Metamorphic environments
Hydrothermal environments

Pseudowollastonite is well known as an artificial high-temperature phase dimorphous with wollastonite from slags and cement, but also very rarely found in nature from pyrometamorphosed calcareous rocks. The structure contains isolated trisilicate rings (Si3O9)6- (Mindat).

Localities

At the Gurim anticline, Hatrurim Basin, Tamar Regional Council, Southern District, Israel, two new barium-bearing minerals, gurimite and hexacelsian, were discovered in veins of paralava cutting gehlenite - flamite hornfels. Gurimite and hexacelsian occur in inclusions in paralava and are associated with gehlenite, pseudowollastonite or wollastonite, rankinite, flamite, larnite, schorlomite, andradite, fluorapatite, fluorellestadite, kalsilite, cuspidine, aradite, zadovite and khesinite (MM 81.4.1009–1019).

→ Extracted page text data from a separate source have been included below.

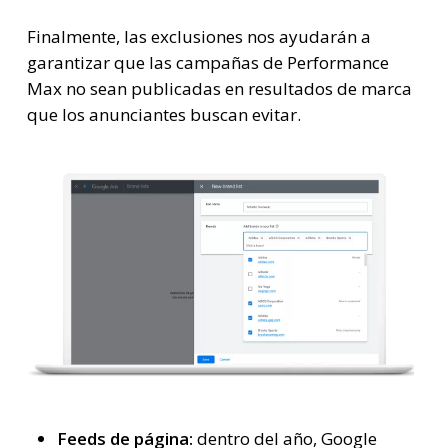
Finalmente, las exclusiones nos ayudarán a
garantizar que las campañas de Performance
Max no sean publicadas en resultados de marca
que los anunciantes buscan evitar.
Feeds de página:
dentro del año, Google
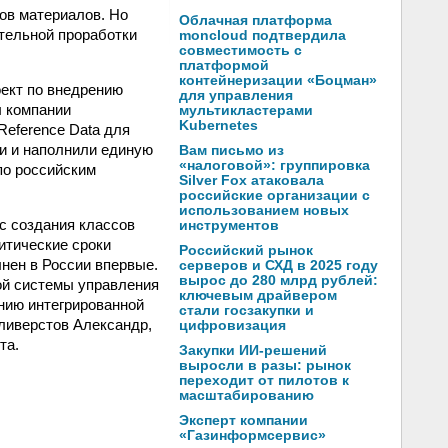
сов материалов. Но
Облачная платформа
тельной проработки
moncloud подтвердила
совместимость с
платформой
контейнеризации «Боцман»
ект по внедрению
для управления
ы компании
мультикластерами
Kubernetes
Reference Data для
ли и наполнили единую
Вам письмо из
«налоговой»: группировка
по российским
Silver Fox атаковала
российские организации с
использованием новых
с создания классов
инструментов
итические сроки
Российский рынок
нен в России впервые.
серверов и СХД в 2025 году
вырос до 280 млрд рублей:
ой системы управления
ключевым драйвером
ению интегрированной
стали госзакупки и
ливерстов Александр,
цифровизация
та.
Закупки ИИ-решений
выросли в разы: рынок
переходит от пилотов к
масштабированию
Эксперт компании
«Газинформсервис»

At the Nabi Musafossil mud volcano, Jericho Governorate, West Bank, Palestine, pseudowollastonite, an extremely rare constituent of ultra high-temperature combustion metamorphic and igneous rocks, has been found as a rock-forming mineral in calcium-rich paralava veins. Pseudowollastonite-bearing paralavas are the products of combustion metamorphism associated with spontaneous burning of methane. The melt began to crystallise at 1480 to 1500°C about the ambient pressure. Pseudowollastonite enters two mineral assemblages:
(1) rankinite, larnite, nagelschmidtite, wollastonite, gehlenite-rich melilite, titanium-rich andradite, cuspidine and fluorapatite.
(2) parawollastonite, wollastonite, gehlenite-rich melilite, titanium-rich andradite and fluorellestadite.
It is argued that pseudowollastonite is so scarce in nature because its formation requires joint action of several uncommon factors: availability of hot melts of T > 1200°C that bear free calcium but are poor in magnesium and iron (mostly as Fe3+) and their crystallisation in the shallow crust followed by quenching (Lithos Volumes 134–135, Pages 75-90).